The purpose of the Sprint Retrospective is for the team to "plan ways to increase quality and effectiveness", and this is done by inspecting the last Sprint in the context of "individuals, interactions, processes, tools, and their Definition of Done". There are any number of tools, techniques, or pieces of information that can help the team carry out the Sprint Retrospective. The team is free to choose how to achieve the purpose, and the Scrum Master is there to guide the team on their continuous improvement journey.
Does the team believe that spending the time and effort to produce a graph or chart showing how many story points were completed by each developer would help them find opportunities to increase quality and effectiveness? If so, then it may be worth running an experiment for at least a couple of Sprints and seeing if it helps the Sprint Retrospective. If not, then it's not worth it.
However, I do see some potential areas of concern with the plan.
First, individuals working on things alone tends to be an anti-pattern. It doesn't promote the cross-functional, cohesive, self-managing team that is central to Scrum. If the team is currently working together on work items, there needs to be a plan to make sure that everyone's contributions is considered, not just a single person who may be "assigned" to the work item in some tool. If the team isn't working together collaboratively, you'd probably see some gains if they were.

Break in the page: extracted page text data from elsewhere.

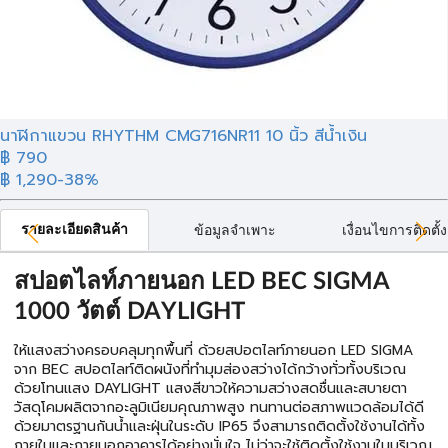
นาฬิกาแขวน RHYTHM CMG716NR11 10 นิ้ว สีน้ำเงิน
฿ 790
฿ 1,290
-38%
รายละเอียดสินค้า
ข้อมูลจำเพาะ
เงื่อนไขการติดตั้ง
สปอตไลท์ภายนอก LED BEC SIGMA
1000 วัตต์ DAYLIGHT
ให้แสงสว่างครอบคลุมทุกพื้นที่ ด้วยสปอตไลท์ภายนอก LED SIGMA
จาก BEC สปอตไลท์ติดผนังที่ทำมุมส่องสว่างได้กว้างทั่วทั้งบริเวณ
ด้วยโทนแสง DAYLIGHT แสงสีขาวให้ความสว่างสดชื่นและสบายตา
วัสดุโคมผลิตจากอะลูมิเนียมคุณภาพสูง ทนทานต่อสภาพแวดล้อมได้ดี
ด้วยมาตรฐานกันน้ำและฝุ่นในระดับ IP65 จึงสามารถติดตั้งใช้งานได้ทั้ง
ภายในและภายนอกอาคารได้อย่างมั่นใจ ไม่ว่าจะใช้ติดตั้งใช้งานในบริเวณ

Focusing on building a collaborative team would be more useful than gathering individual performance metrics.
Second, once you start collecting data, it often becomes harder to keep it contained. If your organization does individual-based performance reviews, this kind of data may be useful to managers as part of that process. If you aren't collecting it, it could be easy to explain why you aren't and why it's not worth the time to collect. However, once you start collecting it, it becomes harder to not share it. This entrenches the organization into thinking about individuals and output rather than teams and outcomes.
Third, it sounds like your process doesn't currently estimate every piece of work. If this is working out for you, that's good. However, if you need to mitigate some of the problems around getting visibility into collaboration, it sounds like you'll have to increase the effort put into estimating work. More effort put into estimation means less effort for other things, including delivery.
Is it a good idea? I'd generally lean toward "no". However, like most things, there isn't a one-size-fits-all solution. Scrum not only allows for iteration on the product, but the processes used to build it. You can run experiments and see if they are beneficial to the team or organization. If they are, you can keep them. If they aren't, you can drop them. You can also reevaluate past decisions at any point in time.